The Public Theatre Shines Spotlight on Multitasking Moms, a Man Seeking Love, a Famous Writer and a Family Saying a Unique Goodbye
By David A. Sargent
LEWISTON – If there’s anything predictable about a season of shows for The Public Theatre, it’s quality and originality. The upcoming 2008-2009 schedule is no exception.
The new season kicks off, literally, with “Secrets of a Soccer Mom” on Oct. 24. This is a humorous and uplifting play about three multitasking moms who recapture their spirit, humor and passion when they leave their traditional roles on the sideline and play in the annual mother-versus-son soccer game against their 8-year-old boys – and they attempt to win the game.
Christopher Schario, artistic director of The Public Theatre, said he is sure “Secrets of a Soccer Mom” will strike a chord with local audiences.
“This is our audience. It’s not about soccer, it’s about being a parent,” he affirmed. “We chose this for the community. It’s very uplifting, very funny and very true.”
This production is the New England premiere of the recent off- Broadway comedy.
Moreover, the play’s theme about very busy mothers led Schario and Associate Artistic Director Janet Mitchko to schedule a show they call the “mommy matinee” at 10:30 a.m.

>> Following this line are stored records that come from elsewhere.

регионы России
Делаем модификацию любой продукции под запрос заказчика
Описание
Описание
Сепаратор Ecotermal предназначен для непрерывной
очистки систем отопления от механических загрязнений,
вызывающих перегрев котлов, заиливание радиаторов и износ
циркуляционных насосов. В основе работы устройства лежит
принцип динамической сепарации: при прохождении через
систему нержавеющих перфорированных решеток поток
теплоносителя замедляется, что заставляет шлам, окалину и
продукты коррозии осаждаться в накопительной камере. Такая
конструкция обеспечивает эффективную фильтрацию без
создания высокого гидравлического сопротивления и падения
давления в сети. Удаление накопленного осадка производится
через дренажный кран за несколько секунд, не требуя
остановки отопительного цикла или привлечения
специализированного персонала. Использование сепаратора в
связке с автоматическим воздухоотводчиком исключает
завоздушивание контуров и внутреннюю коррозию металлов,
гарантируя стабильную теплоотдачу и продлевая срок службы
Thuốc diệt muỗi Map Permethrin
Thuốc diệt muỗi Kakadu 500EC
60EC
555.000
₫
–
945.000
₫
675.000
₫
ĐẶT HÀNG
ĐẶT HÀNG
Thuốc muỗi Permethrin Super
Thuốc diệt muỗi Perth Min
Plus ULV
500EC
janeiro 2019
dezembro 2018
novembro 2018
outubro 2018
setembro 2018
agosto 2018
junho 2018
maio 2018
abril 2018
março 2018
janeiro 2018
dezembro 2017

Tuesday, Oct. 28. On that day, mothers who can’t get out for evening shows unless they hire a babysitter can drop the kids off at school or day care, come see the show and 90 minutes later they’ll still have time for lunch before turning back into a chauffeur, Schario said.
The three soccer moms in this rejuvenating comedy by Kathleen Clark are Heather Dilly as Alison, Maura O’Brien as Lynn and Mitchko as Nancy. The show runs through Nov. 9.

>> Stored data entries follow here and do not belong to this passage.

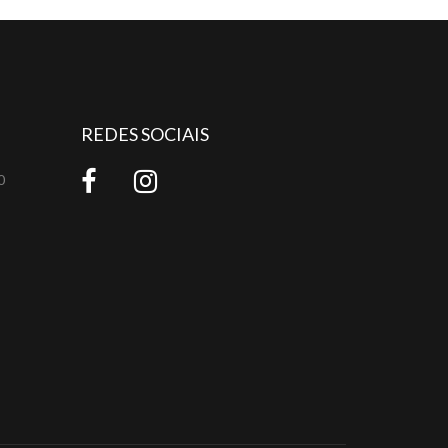
REDES SOCIAIS
0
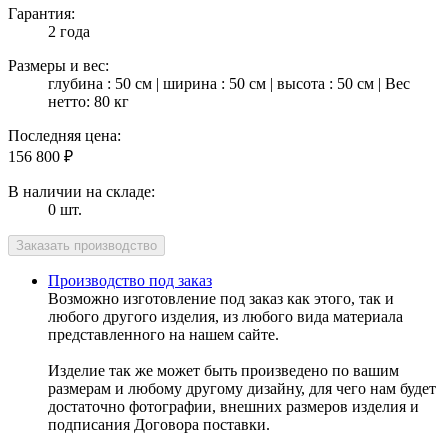
Гарантия:
2 года
Размеры и вес:
глубина : 50 см | ширина : 50 см | высота : 50 см | Вес
нетто: 80 кг
Последняя цена:
156 800
₽
В наличии на складе:
0 шт.
Производство под заказ
Возможно изготовление под заказ как этого, так и
любого другого изделия, из любого вида материала
представленного на нашем сайте.
Изделие так же может быть произведено по вашим
размерам и любому другому дизайну, для чего нам будет
достаточно фотографии, внешних размеров изделия и
подписания Договора поставки.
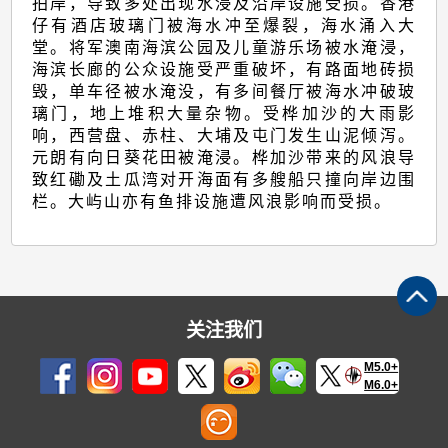
拍岸，导致多处出现水浸及沿岸设施受损。香港
仔有酒店玻璃门被海水冲至爆裂，海水涌入大
堂。将军澳南海滨公园及儿童游乐场被水淹浸，
海滨长廊的公众设施受严重破坏，有路面地砖损
毁，单车径被水淹没，有多间餐厅被海水冲破玻
璃门，地上堆积大量杂物。受桦加沙的大雨影
响，西营盘、赤柱、大埔及屯门发生山泥倾泻。
元朗有向日葵花田被淹浸。桦加沙带来的风浪导
致红磡及土瓜湾对开海面有多艘船只撞向岸边围
栏。大屿山亦有鱼排设施遭风浪影响而受损。
关注我们
M5.0+
M6.0+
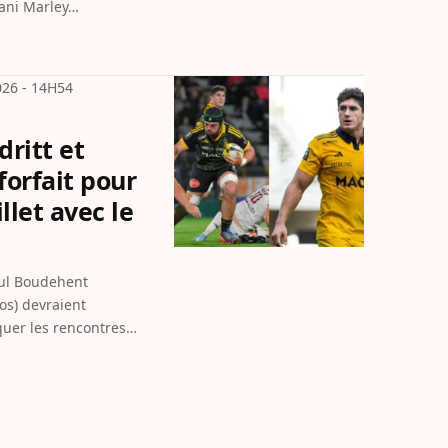
ani Marley…
026 - 14H54
dritt et
orfait pour
llet avec le
uer les rencontres…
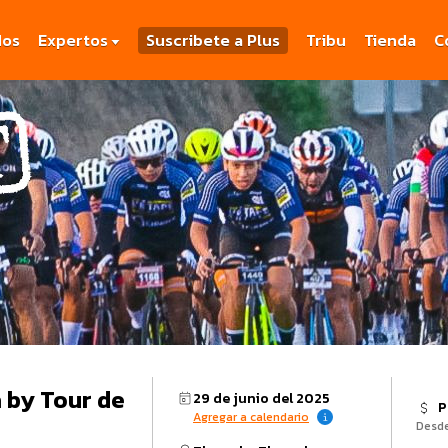
dos
Expertos
Suscribete a Plus
Tribu
Tienda
C
 by Tour de
29 de junio del 2025
P
Agregar a calendario
Desd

On Dec. 12-14, Schario’s adaptation of “A Christmas Carol” returns, coupled with “A Solstice Celebration” with fiddler and storyteller Jennifer Armstrong.
“Collected Stories,” by Donald Margulies, opens on Jan. 23. This is a witty and compelling tale of a famous writer and her adoring protege. Following her mentor’s advice on how to succeed all too well, the student progresses quickly from colleague to confidante, and ultimately to rival.
Kathy Lichter is Ruth and Emma O’Donnell is Lisa in this play by the author of “Dinner with Friends.”
The Maine premiere of “The 13th of Paris” opens on March 13. In this charming and whimsical romantic comedy, a young man takes a suitcase filled with the love letters of his late grandparents and impulsively travels to Paris in search of the true meaning of love. When he begins receiving romantic advice from a dapper French ghost in a pinstripe suit, he discovers the key to listening to his heart.
The 2008-2009 season ends with a heartfelt family comedy. “The Last Mass at St. Casimir’s,” by Tom Dudzick, is about a gathering by a family to say goodbye to its recently sold childhood home – before it’s converted into a Vietnamese restaurant. The Pazinski clan is trapped together in an unexpected blizzard and given the opportunity to come together again as a family.
“This play takes place in Buffalo, but it’s a town very much like Lewiston,” Schario said, noting that this is only the second-ever production of the play. It revisits the Pazinski family of the popular comedy “Over the Tavern” 18 years later.
Playwright Dudzick, who has been called the Neil Simon of the Catholic working class, is expected to be in attendance during performances of “The Last Mass at St. Casimir’s” next year.
As The Public Theatre begins its 18th year, Schario pointed out that recent work related to the current capital campaign means a new $250,000 heating and air-conditioning system is going to be in operation for the new season.